What to work on: Exact reproduction of every record is required, and pictures are to be excluded.

[Stored data entries]
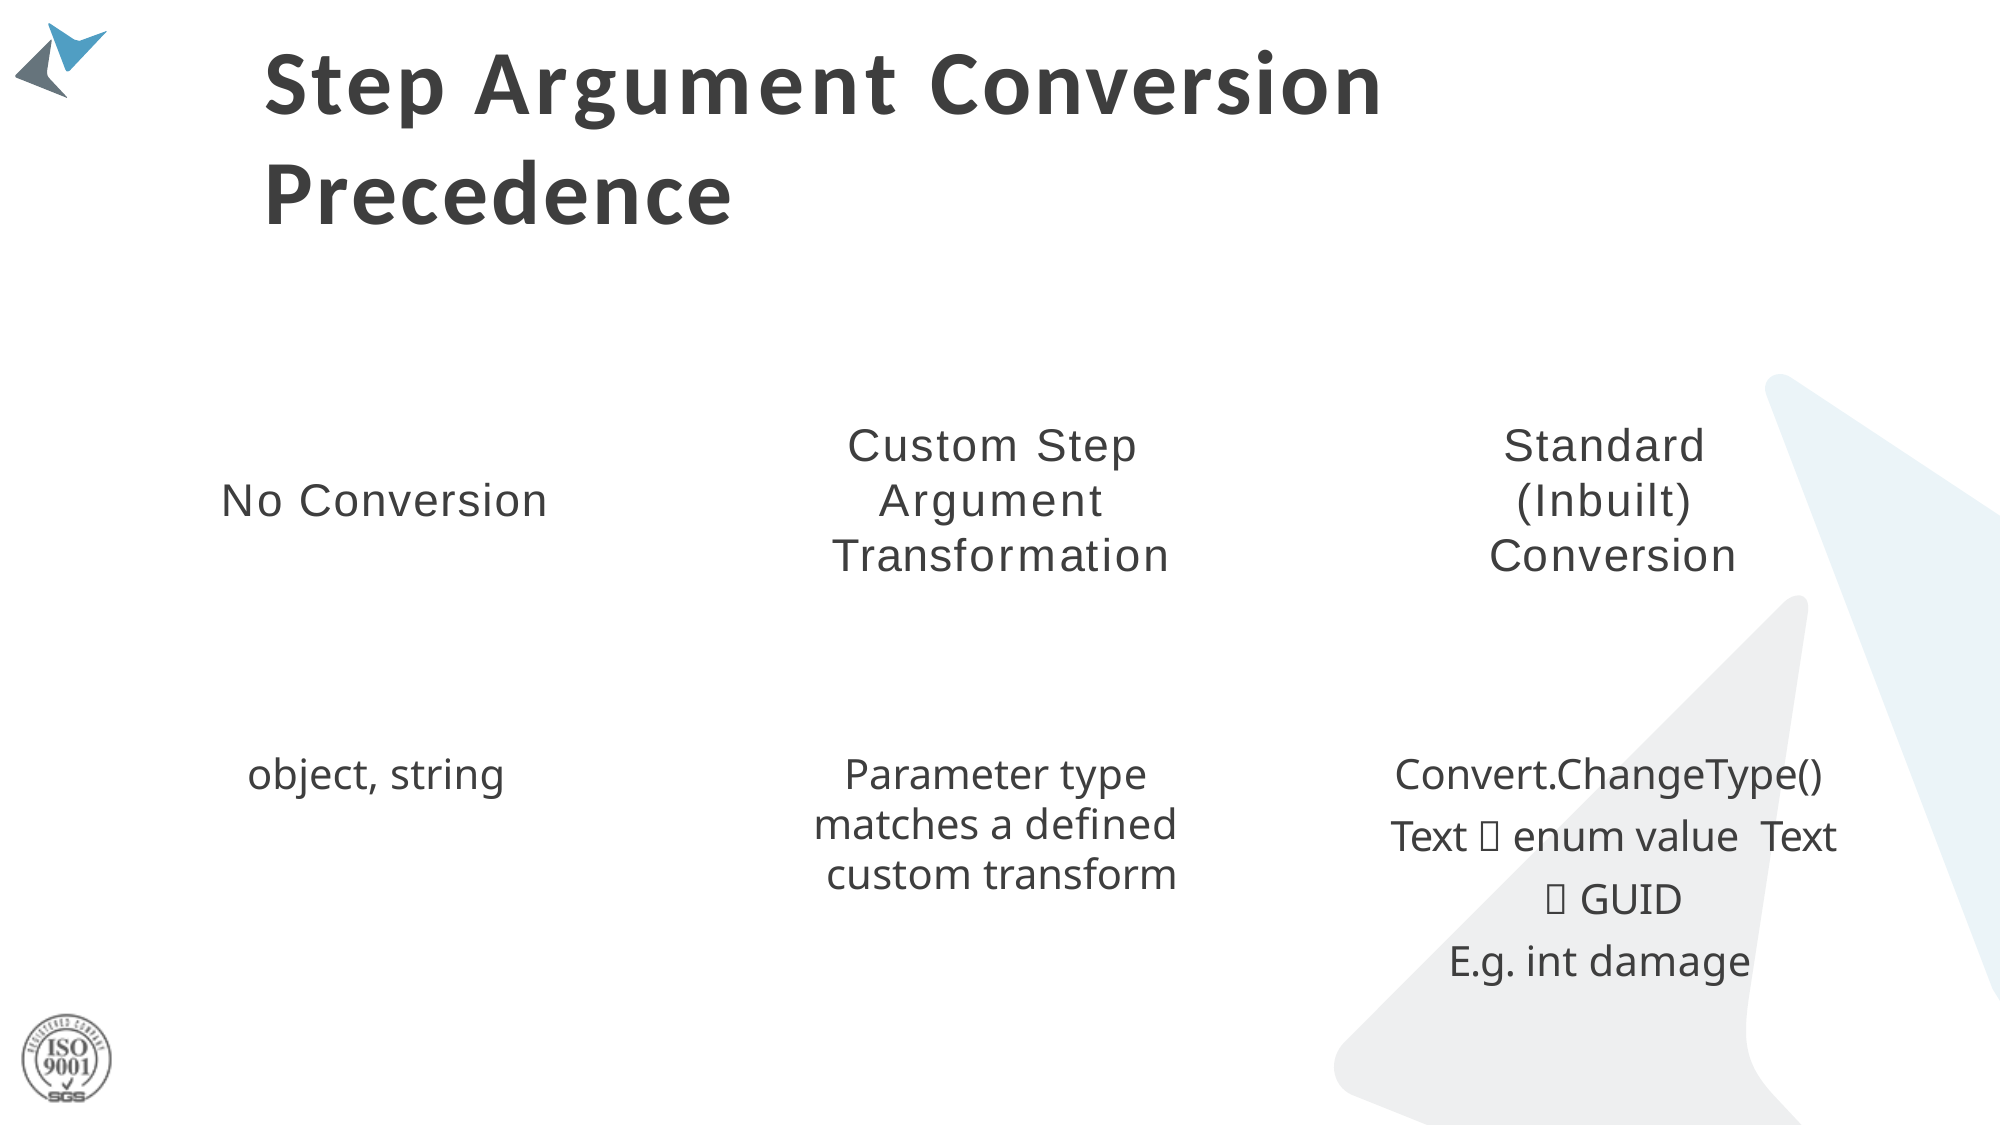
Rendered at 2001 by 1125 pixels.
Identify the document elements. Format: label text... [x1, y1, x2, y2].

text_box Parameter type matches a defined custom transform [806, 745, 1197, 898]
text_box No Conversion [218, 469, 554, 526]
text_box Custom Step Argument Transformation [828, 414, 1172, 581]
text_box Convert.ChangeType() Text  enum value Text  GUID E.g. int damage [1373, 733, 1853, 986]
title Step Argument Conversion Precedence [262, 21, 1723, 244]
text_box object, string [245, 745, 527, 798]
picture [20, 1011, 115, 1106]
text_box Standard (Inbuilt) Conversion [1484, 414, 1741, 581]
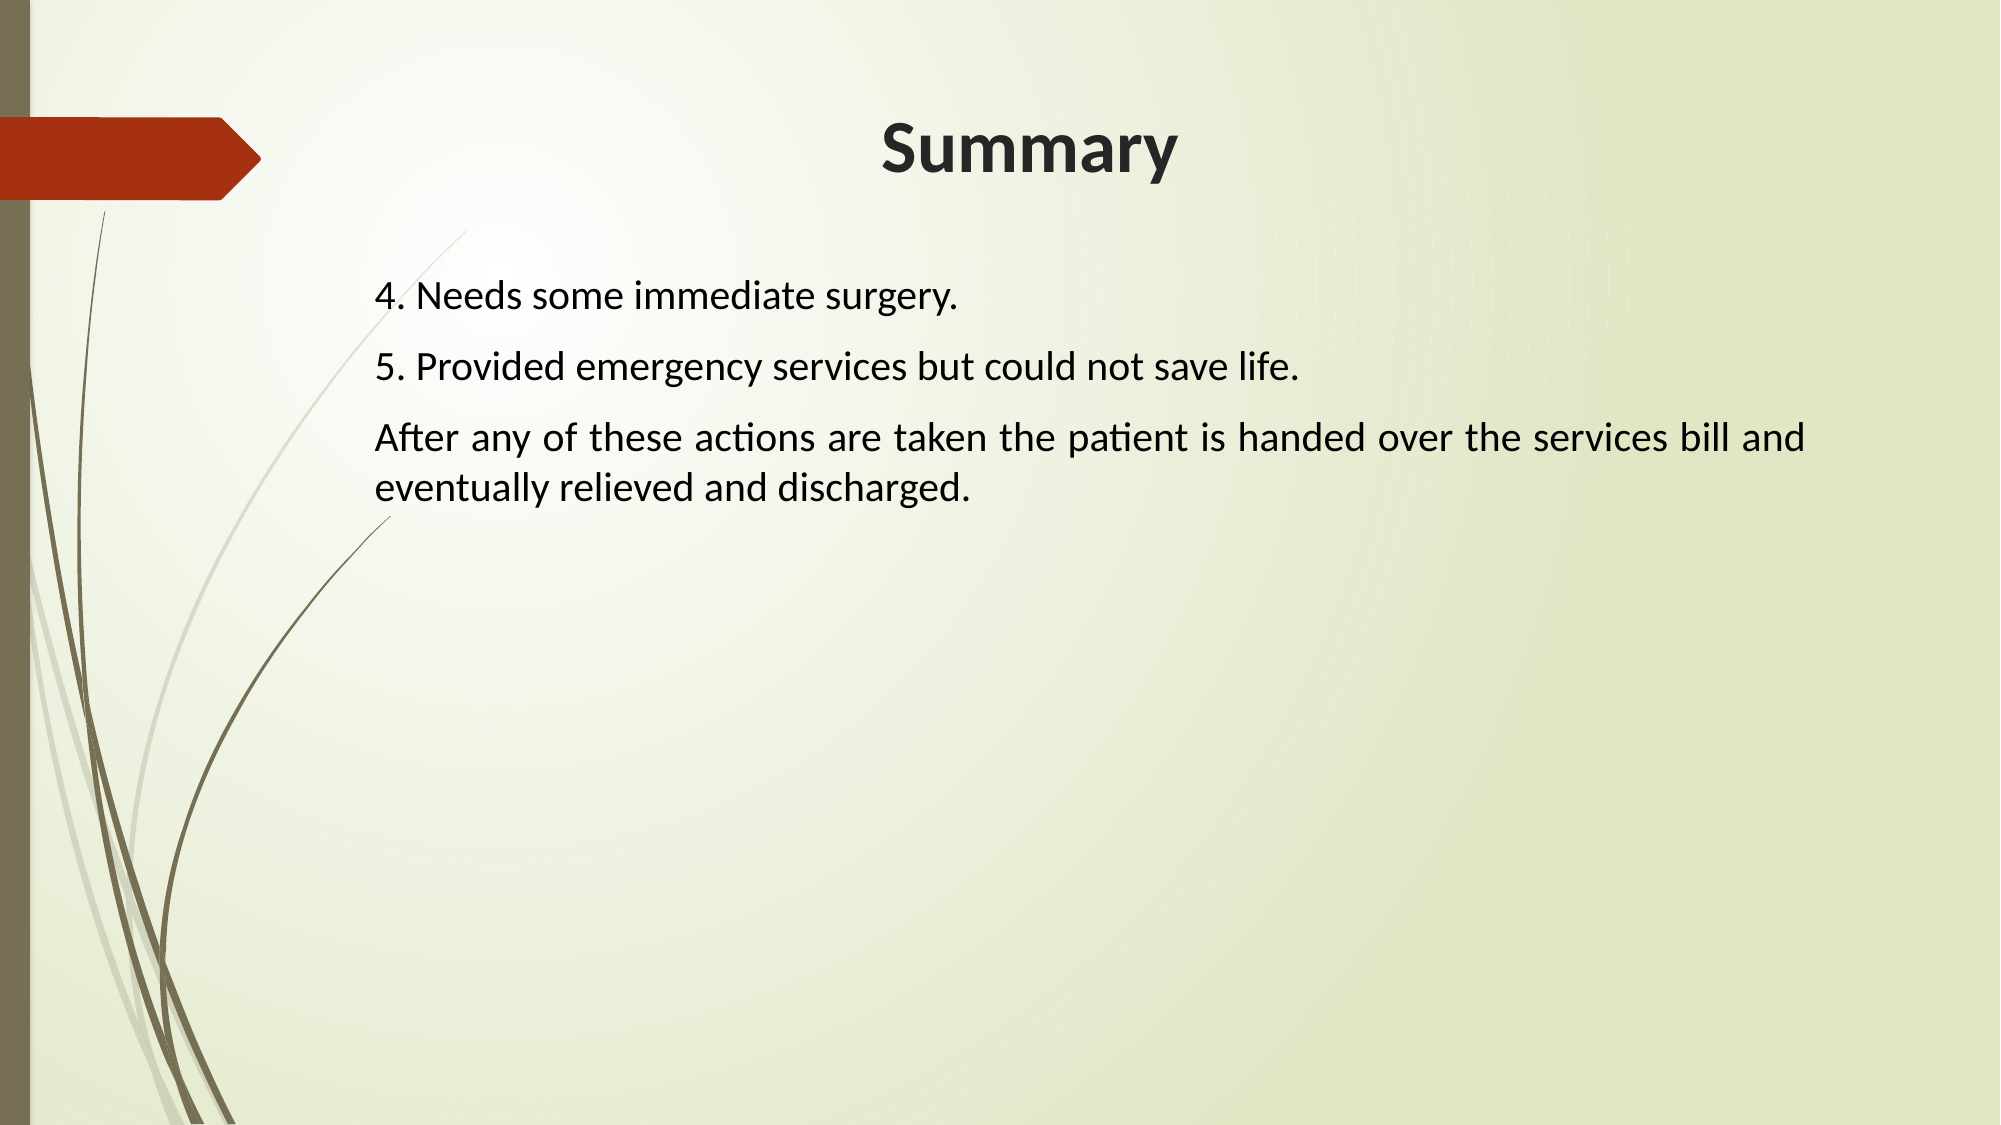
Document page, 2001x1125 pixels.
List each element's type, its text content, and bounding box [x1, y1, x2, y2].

The answer:
Rendered at 2001 by 1125 pixels.
Identify the document elements. Format: label text... [x1, y1, x2, y2].

text_box Parameter type matches a defined custom transform [806, 745, 1197, 898]
text_box No Conversion [218, 469, 554, 526]
text_box Custom Step Argument Transformation [828, 414, 1172, 581]
text_box Convert.ChangeType() Text  enum value Text  GUID E.g. int damage [1373, 733, 1853, 986]
title Step Argument Conversion Precedence [262, 21, 1723, 244]
text_box object, string [245, 745, 527, 798]
picture [20, 1011, 115, 1106]
text_box Standard (Inbuilt) Conversion [1484, 414, 1741, 581]
Document page, 2001x1125 pixels.
List each element's type, its text content, and bounding box [x1, y1, x2, y2].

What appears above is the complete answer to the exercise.